As your selection shows, her command of the English language and her skill at writing was supreme. It isn't much of a wonder to know that her mother was a poet...the lyricism comes through...almost as if a genetic strand is woven into it. Her father was a diplomat and senator, and financial advisor to Charles...which is how she met her husband.

Balance? My life is notoriously out of balance right now....flitting from one disaster to another...I keep going by looking at my list of priorities and taking care of the one at the top as best I can before moving on to the next...which sometimes leaves a catastrophic hill of UFOs....or maybe UFB's.
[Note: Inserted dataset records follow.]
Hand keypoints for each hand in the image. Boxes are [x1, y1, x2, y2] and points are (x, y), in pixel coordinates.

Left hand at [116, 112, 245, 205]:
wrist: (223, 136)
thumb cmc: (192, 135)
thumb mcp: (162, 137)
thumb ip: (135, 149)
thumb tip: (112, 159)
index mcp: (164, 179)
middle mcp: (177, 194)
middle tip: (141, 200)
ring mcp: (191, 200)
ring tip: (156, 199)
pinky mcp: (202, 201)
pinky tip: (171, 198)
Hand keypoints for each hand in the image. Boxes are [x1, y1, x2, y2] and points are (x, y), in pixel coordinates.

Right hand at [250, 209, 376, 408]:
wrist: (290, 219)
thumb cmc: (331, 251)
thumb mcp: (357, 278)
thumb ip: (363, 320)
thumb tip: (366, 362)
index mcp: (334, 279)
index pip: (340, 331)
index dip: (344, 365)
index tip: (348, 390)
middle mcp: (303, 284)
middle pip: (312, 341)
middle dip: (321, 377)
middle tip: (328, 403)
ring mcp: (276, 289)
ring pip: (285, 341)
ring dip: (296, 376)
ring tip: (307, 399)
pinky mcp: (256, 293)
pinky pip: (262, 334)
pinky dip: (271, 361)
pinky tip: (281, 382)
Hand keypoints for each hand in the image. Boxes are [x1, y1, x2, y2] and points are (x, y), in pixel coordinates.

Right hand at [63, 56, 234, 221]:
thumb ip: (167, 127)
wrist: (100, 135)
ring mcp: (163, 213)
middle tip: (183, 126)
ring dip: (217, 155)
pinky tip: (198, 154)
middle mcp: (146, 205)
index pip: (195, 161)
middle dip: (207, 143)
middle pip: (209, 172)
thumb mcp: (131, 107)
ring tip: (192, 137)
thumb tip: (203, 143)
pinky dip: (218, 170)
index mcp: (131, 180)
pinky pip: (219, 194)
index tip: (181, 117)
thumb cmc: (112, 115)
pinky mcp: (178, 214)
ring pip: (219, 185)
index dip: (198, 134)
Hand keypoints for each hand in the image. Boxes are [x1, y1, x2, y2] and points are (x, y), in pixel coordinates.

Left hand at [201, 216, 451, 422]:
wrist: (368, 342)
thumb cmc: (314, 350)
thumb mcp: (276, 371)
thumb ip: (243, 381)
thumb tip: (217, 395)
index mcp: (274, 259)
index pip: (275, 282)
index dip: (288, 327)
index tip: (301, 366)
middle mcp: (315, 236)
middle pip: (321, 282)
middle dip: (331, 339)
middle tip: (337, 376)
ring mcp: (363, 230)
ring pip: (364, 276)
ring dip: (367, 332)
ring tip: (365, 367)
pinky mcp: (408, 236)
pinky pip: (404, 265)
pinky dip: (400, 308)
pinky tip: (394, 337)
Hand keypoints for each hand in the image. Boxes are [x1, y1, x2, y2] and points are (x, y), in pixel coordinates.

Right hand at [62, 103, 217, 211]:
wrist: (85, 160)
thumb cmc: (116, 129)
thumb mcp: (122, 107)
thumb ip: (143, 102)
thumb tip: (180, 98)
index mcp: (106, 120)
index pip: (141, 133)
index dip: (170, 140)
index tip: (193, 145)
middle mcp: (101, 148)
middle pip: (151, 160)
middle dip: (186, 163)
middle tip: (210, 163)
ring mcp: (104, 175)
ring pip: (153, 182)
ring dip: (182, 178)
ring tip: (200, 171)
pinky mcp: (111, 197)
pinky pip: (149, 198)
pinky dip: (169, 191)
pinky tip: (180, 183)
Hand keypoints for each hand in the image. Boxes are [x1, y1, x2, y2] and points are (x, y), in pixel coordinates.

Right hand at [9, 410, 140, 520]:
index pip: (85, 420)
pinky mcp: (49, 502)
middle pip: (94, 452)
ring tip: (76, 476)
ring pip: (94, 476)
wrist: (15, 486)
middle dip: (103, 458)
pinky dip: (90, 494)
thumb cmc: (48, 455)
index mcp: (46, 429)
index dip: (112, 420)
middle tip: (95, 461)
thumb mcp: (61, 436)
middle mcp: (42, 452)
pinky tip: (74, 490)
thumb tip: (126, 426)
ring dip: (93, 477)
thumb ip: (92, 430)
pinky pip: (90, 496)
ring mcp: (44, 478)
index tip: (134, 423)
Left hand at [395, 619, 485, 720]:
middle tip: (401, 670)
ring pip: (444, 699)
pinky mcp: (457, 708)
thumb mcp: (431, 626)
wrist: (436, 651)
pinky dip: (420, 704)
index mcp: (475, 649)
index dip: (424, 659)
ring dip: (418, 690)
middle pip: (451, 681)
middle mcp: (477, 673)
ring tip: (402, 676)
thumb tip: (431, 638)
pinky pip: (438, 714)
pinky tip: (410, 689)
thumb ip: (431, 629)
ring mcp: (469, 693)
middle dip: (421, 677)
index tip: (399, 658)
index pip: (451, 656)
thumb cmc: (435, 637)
I still consider my chief responsibility my daughter...Although she doesn't demand the attention and time that she did when she was small...I find that being the mother of the halfling stage of a 19 year old rather...discombobulating. Remembering how I felt when I came home from college for breaks and while I was living as a quasi-adult, knowing that once again in my parents house I had the responsibilities of a child (that is, having to tell your parents where you were going and when you would be back, and being considerate), some of the rights of an adults....and certainly the benefits of being a child as mom still did all of the cooking...and most of the cleaning up.

I am still consumed with worry when she goes out with her friends and comes back at 1:00 a.m.

I long for the time when I can get back on an even keel....but the winds keep on buffeting and I sway from one tack to another trying to keep on course.
thank you.... I may need to read this book, balance is what I have been and will always be striving for...
Kathy York said…
I love this book. My copy doesn't look as pretty as yours though. It has been weathered through the years. I love the way she describes the developmental challenges we face through the decades of our lives. As for balance, it is very difficult, but when I do find it, even if only momentarily, it is bliss!